Boardwalk Pipeline Partners (NYSE:BWP)

$12.53

3.19%

689

9.4

650

El Paso Pipeline Partners (NYSE:EPB)

$30.22

8.60%

1,113

9.7

1,200

Enterprise Products Partners (NYSE:EPD)

$67.42

4.15%

4,685

17.1

-

Energy Transfer Partners (NYSE:ETP)

$55.50

6.63%

2,746

13.0

-

Kinder Morgan Energy

$74.44

7.31%

5,165

10.1

5,900

Magellan Midstream Partners (NYSE:MMP)

$68.15

3.43%

845

21.5

936

Targa Resources Partners (NYSE:NGLS)

$53.52

5.59%

661

13.2

750

Plains All American Pipeline (NYSE:PAA)

$54.37

4.52%

2,168

12.0

2,150

Regency Energy Partners (NYSE:RGP)

$26.74

7.11%

477

18.8

-

Suburban Propane Partners (NYSE:SPH)

$42.88

8.16%

307

12.3

-

Williams Partners (NYSE:WPZ)

$49.78

7.17%

2,215

13.9

-

Table 9: Enterprise Value ("EV") and TTM EBITDA figures in $ Millions. Source: Company 10-Q, 10-K, 8-K filings, author estimates

It would be more meaningful to use 2014 EBITDA estimates rather than TTM numbers, but not all MLPs provide guidance for this year. Of those I follow, the ones that I have seen do so are included in the table.

A February 22 Barron's article repeated allegations made last September by Hedgeye analyst Kevin Kaiser that Kinder Morgan entities are skimping on maintenance in order to facilitate distributions. The subsequent drop in KMP and KMI unit prices seems to be related to this. In an article dated September 19, 2013, I concluded there is not sufficient evidence to either confirm or disprove this allegation.

As I see it, the two major issues around maintenance capital expenditures are: 1) whether enough is being spent on maintenance; and 2) whether amounts classified expansion capital should really have been classified as maintenance capital expenditure.

On point 1, more disclosure is needed because a portion of amounts spent on maintenance is expensed and buried within operating expenses. Only the portion that is capitalized is clearly disclosed. True, whether a maintenance expense is capitalized or expensed, it is deducted in deriving DCF. But unless we know the total amount spent on maintenance (expensed plus capitalized), we cannot even begin to assess whether the amount spent is adequate. MLPs including KMP do not provide this information (even if they did, the task would not be easy).

On point 2, correct classification can have a huge impact on DCF and on coverage ratios. The problem is that there does not appear to be a reliable, consistent and standard method of determining into which bucket (expansion vs. sustaining) a capital investment should be placed. I don't see a way of finding out if management inappropriately allocated more than it should have to the expansion bucket, and is thus overstating an MLP's DCF and its DCF coverage ratio.
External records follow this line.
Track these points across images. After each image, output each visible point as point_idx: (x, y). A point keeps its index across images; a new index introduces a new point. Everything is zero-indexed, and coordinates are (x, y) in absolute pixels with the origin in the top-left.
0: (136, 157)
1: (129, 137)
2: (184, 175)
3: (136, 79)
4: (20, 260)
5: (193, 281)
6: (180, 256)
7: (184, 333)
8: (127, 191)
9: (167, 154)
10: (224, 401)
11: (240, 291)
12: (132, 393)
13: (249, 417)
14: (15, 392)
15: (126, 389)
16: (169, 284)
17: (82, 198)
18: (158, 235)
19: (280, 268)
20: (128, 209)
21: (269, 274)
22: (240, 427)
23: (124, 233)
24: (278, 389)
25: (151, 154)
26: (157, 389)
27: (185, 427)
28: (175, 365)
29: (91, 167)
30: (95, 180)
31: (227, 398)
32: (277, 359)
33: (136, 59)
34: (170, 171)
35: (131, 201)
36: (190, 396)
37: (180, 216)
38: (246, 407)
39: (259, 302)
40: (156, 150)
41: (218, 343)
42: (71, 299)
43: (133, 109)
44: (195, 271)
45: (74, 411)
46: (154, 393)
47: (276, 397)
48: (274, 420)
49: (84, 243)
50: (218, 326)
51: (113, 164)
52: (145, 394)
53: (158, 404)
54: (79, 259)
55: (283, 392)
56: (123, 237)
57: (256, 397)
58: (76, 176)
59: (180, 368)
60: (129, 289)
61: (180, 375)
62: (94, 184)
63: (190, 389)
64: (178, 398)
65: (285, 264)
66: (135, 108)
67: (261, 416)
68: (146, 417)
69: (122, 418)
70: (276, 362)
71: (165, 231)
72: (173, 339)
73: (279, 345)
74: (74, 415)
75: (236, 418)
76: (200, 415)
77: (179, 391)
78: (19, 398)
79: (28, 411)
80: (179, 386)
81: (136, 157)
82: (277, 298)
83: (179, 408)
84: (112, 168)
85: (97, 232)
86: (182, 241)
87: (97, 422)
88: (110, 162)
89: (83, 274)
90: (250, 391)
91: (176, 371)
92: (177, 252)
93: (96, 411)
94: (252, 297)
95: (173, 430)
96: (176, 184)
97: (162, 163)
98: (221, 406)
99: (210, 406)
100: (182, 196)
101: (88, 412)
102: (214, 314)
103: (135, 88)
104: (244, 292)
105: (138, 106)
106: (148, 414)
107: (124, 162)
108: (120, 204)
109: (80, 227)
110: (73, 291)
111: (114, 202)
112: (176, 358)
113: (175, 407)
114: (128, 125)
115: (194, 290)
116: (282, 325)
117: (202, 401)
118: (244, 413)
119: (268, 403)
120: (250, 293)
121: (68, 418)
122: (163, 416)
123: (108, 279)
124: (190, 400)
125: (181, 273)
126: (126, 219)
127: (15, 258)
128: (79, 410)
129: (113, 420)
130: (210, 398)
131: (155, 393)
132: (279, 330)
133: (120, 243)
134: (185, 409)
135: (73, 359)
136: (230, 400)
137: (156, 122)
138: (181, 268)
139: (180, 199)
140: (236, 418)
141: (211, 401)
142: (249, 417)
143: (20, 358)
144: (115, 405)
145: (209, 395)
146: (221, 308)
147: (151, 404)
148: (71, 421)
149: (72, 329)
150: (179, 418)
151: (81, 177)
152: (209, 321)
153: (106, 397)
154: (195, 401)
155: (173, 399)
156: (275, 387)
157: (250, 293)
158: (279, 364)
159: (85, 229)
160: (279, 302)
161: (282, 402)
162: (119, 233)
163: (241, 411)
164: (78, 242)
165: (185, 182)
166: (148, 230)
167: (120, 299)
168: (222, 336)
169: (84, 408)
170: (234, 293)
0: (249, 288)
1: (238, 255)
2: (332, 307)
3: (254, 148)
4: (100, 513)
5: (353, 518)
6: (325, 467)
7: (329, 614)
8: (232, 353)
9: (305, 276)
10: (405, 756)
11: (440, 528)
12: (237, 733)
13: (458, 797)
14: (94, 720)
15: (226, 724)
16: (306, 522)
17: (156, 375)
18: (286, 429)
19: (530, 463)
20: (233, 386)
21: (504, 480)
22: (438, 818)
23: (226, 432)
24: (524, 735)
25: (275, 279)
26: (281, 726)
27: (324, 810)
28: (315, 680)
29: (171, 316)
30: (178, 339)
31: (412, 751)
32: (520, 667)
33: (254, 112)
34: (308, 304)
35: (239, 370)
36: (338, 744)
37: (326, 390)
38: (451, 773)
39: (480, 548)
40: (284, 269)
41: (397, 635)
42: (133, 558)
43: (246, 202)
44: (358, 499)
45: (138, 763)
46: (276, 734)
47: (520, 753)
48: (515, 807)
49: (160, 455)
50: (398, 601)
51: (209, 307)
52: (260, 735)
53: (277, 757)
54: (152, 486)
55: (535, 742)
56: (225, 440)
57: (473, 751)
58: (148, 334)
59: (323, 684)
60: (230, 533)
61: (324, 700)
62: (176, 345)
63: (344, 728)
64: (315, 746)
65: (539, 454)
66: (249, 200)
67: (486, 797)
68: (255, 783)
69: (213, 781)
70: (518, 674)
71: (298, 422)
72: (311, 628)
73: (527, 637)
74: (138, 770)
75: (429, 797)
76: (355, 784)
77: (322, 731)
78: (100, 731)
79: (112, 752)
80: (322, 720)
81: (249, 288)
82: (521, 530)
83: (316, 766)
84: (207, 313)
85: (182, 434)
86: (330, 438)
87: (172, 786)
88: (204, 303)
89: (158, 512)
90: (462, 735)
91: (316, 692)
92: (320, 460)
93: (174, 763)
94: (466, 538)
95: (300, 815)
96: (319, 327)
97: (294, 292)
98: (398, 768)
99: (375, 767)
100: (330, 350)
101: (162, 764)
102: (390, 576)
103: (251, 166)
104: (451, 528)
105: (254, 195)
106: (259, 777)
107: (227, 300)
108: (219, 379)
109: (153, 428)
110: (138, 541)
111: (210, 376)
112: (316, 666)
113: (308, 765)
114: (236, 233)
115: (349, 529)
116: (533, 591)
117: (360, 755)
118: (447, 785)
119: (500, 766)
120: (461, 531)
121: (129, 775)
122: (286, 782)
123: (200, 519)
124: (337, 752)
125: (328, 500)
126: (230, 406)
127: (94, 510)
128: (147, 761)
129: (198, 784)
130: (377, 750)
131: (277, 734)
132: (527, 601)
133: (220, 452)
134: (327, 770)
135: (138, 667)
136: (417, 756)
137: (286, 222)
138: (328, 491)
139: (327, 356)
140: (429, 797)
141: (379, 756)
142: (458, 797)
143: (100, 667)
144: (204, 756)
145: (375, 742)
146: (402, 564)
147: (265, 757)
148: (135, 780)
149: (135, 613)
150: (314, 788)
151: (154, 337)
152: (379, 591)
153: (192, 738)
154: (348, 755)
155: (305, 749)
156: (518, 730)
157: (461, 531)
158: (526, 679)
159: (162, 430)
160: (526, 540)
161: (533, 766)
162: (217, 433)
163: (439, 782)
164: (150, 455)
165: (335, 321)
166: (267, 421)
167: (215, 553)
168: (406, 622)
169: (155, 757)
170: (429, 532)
KMP's Adjusted EBDA per unit grew 7% in 2013 and it is investing substantial amounts in capital expansion programs (the 2014 budget of ~$3.6 billion includes small acquisitions and investment contributions, but excludes asset acquisitions from KMI). KMP increased its quarterly distribution to $1.36 per unit (from $1.35 in 3Q13 and from $1.29 in 4Q12). Distributions for 2013 are up ~7% over 2012 and management guidance for 2014 is for distributions totaling $5.58 per unit, up 5% from $5.33 in 2013. Long-term debt to LTM EBITDA as of 12/31/13 was a manageable 3.7x.

But the pace of growth of Adjusted EBDA per unit has slowed considerably in the third and fourth quarters of 2013 (see my preliminary review of 4Q13 results). Also, KMP's reported distribution coverage is based on cash flows that include items I do not consider sustainable and exclude outflows that would have been required but for KMR holders receiving units in lieu of cash distributions. Finally, KMP will require assistance to meet its 2014 distribution objective in the form of $133 million IDR payments that KMI will waive. KMI will also waive $139 million of IDR payments in 2015 and $116 million in 2016, thereafter decreasing by $5 million per year (the bulk of these amounts are in support of the $5.2 billion Copano acquisition that closed on May 1, 2013).

Investors seeking more rapid distribution growth and/or concerned with KMP's distribution coverage for reasons detailed in this report should look at KMI which, at ~5.1%, yields less than KMP's 7.3% but has increased its 2013 projection of distribution growth to 14% over 2012 and provides a better alignment of interests with Kinder Morgan's management.